When I reach the hotel, Caitlin is waiting for me with a cold can of Dr Pepper and a chicken sandwich. I'm starving. It took two hours to get back to Houston through the rain and traffic, but knowing that Annie might not go to sleep without me close kept me from stopping for food. I shouldn't have worried. She is sound asleep in one of the double beds, while the television plays CNN in muted tones. Caitlin is wearing silk pajamas that somehow look demure and sexy at the same time. I collapse at the table by the window and devour the sandwich, then drink the Dr Pepper in a few gulps. Her instincts are as accurate as always; she says nothing while I eat.

"Thank you," I tell her, tossing the sandwich wrapper into the wastepaper can. "Really."

"I saw a clip of you coming out of the prison. Was it bad?"

"Bad enough. That's the last one I go to."

"Let's change the subject, then. Annie only woke up once, and I rubbed her back till she fell asleep again."

"I really appreciate you staying with her."

"No problem. She's great." Caitlin reaches out and touches my knee. "You really look tired. You want me to go to my room so you can crash? Our flight to Gunnison leaves at eight-thirty."

We're renting a Cherokee in Gunnison for the drive up to Crested Butte. "I don't think I can get to sleep yet."

"Okay." She scoots back in her chair and folds her legs beneath her. "Let's talk business, then. Your assistant called. Your ATF friend called her and confirmed that Payton's car was destroyed by C-4 plastic explosive. They found traces of something called RDX in the shrapnel. He said there should be plenty more embedded in the metal of Payton's car. No problem to prove in court."

Half my fatigue disappears in the shot of adrenaline this produces. "So, Ray Presley planted the blasting caps and dynamite. And someone falsified the lab report."

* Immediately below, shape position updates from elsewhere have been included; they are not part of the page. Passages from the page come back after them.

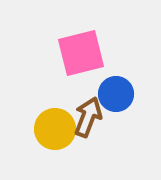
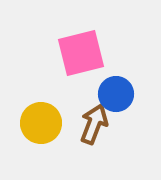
brown arrow: moved 6 px right, 7 px down
yellow circle: moved 14 px left, 6 px up
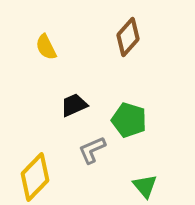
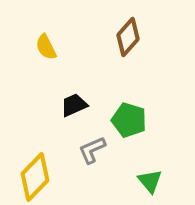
green triangle: moved 5 px right, 5 px up
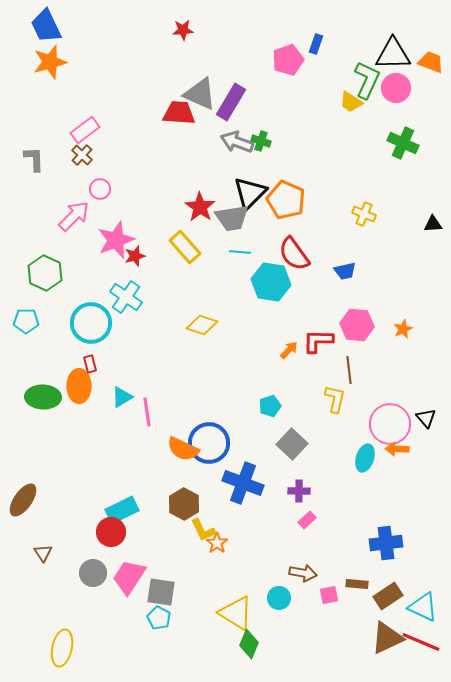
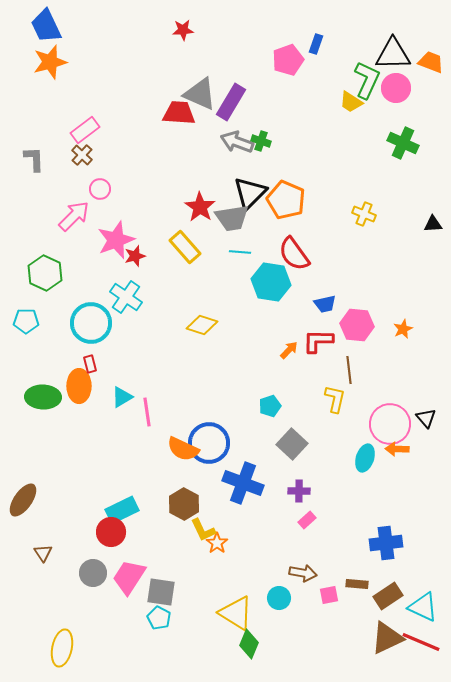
blue trapezoid at (345, 271): moved 20 px left, 33 px down
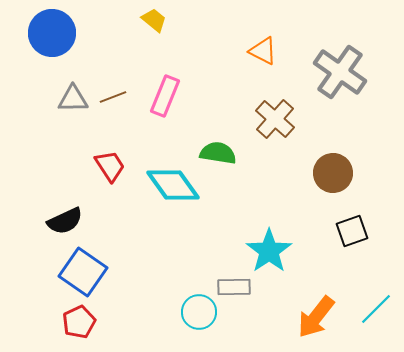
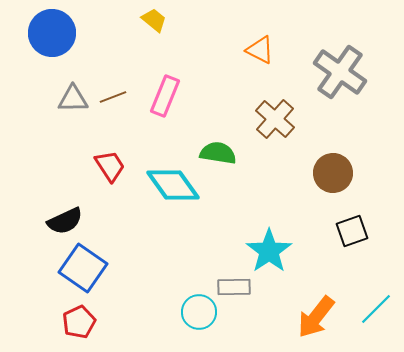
orange triangle: moved 3 px left, 1 px up
blue square: moved 4 px up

She nods. "I've been studying your copy of the police report. It's mostly gossip, really. Wild theories. The interesting thing is that there were rumored suspects the detectives never talked to, local guys who had done other race crimes. Almost as if Creel and Temple knew those suspects weren't guilty."

"Presley may well have planted that C-4 himself. He's killed before. But for money usually. If he killed Payton, it wasn't on his own hook."

"You think he killed Payton for Leo Marston?"

"Yes."

"Where did you first get the idea Marston was involved?"

"From the deputy who saved us the other night. Ike Ransom."

"Well… I hope you can trust him. Because I've got to tell you, everything my people have found on Marston indicates that he's a liberal, as far as race goes, anyway."